Узнав великую княгиню, вышедшую из вагона с сером платье сестры милосердия, офицер поправил фуражку и, вытянувшись в струнку, строевым шагом направился к вагону.
– Ваше высочество, комендант станции подполковник Коровин! – представился он. – Перед налетом на станцию для погрузки в военно-санитарный поезд с передовой на 15 двуколках и 30 обывательских подводах прибыло 325 раненых…
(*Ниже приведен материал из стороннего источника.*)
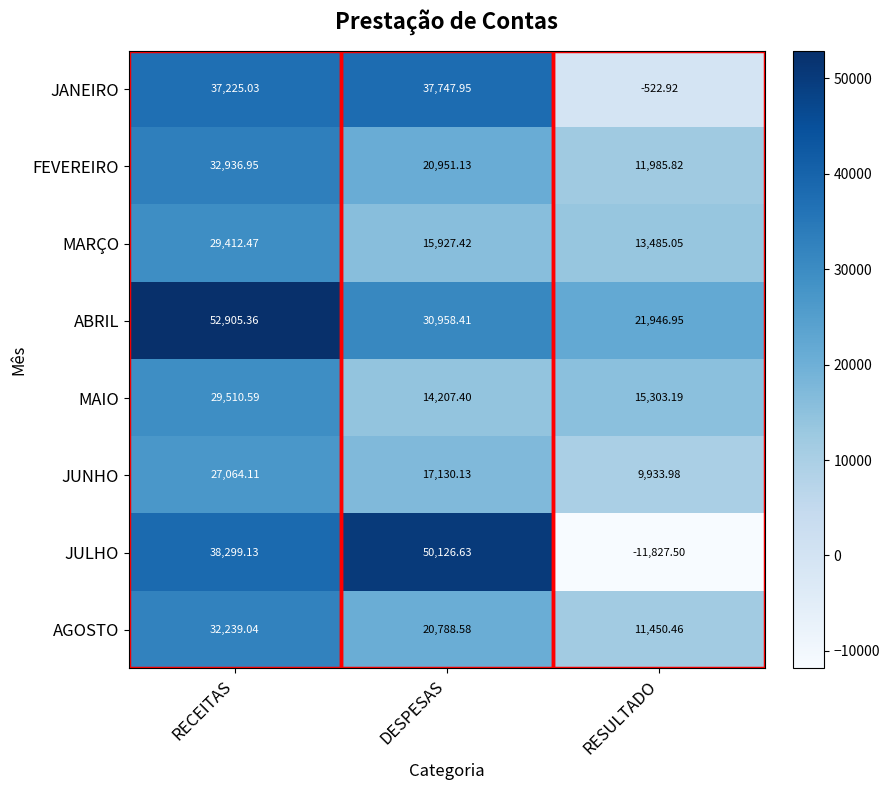

Where does the JANEIRO series first go above 37225?

RECEITAS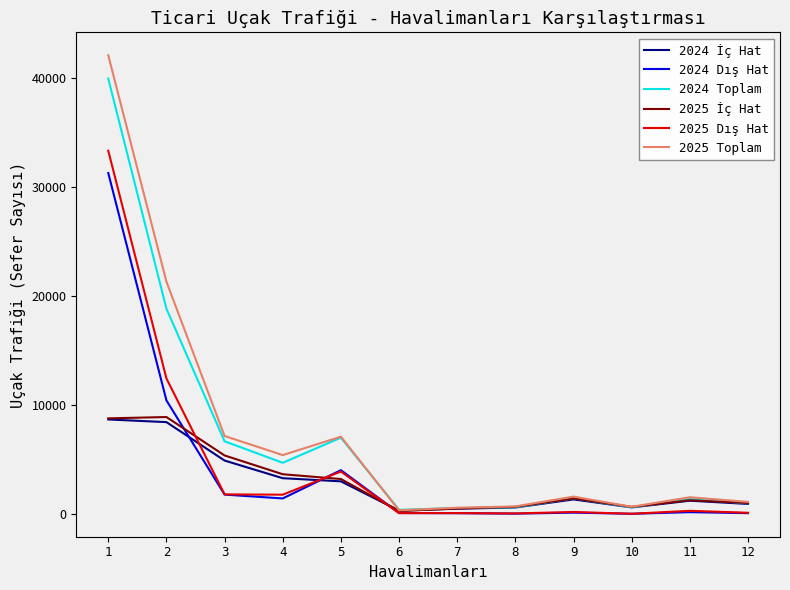

Count the number of data series in this chart.

6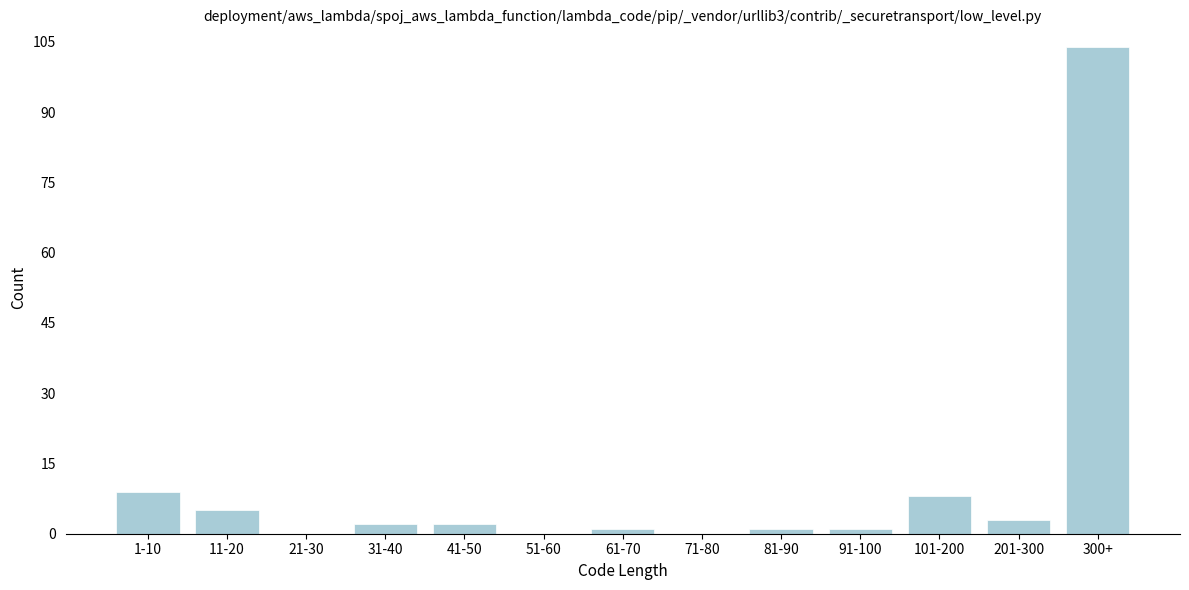

Reading right to left, what are all the values shown in this chart?

300+=104	201-300=3	101-200=8	91-100=1	81-90=1	71-80=0	61-70=1	51-60=0	41-50=2	31-40=2	21-30=0	11-20=5	1-10=9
– А где же они? – удивленно воскликнула Ольга Александровна.
– С началом обстрела все, кто мог двигаться, в панике бросились врассыпную. Лишенные возможности из-за ран двигаться бросились на землю между рельсами, под подводы и двуколки. Видите, до сих пор колеса от телег убираем с пути. Полегли все здесь, не дождавшись вашего поезда.
– Но кто-то же остался?
– И половины не наберется, кто в живых остался, – грустно промолвил подполковник. – Я всех их расположил в депо, которое пострадало меньше всего.
– Ведите, – коротко приказала великая княгиня и, взяв с собой всех санитаров с носилками, доктора Лазовского и Лару, поспешно зашагала вслед за удаляющимся комендантом.
Увидев огромное скопление стонущих и кричащих от боли людей в небольшом, продуваемом насквозь помещении, Лара ужаснулась. А раненых, обнаруженных под развалинами и на путях, продолжали подтаскивать, и вскоре их количество превысило количество мест в военно-санитарном поезде.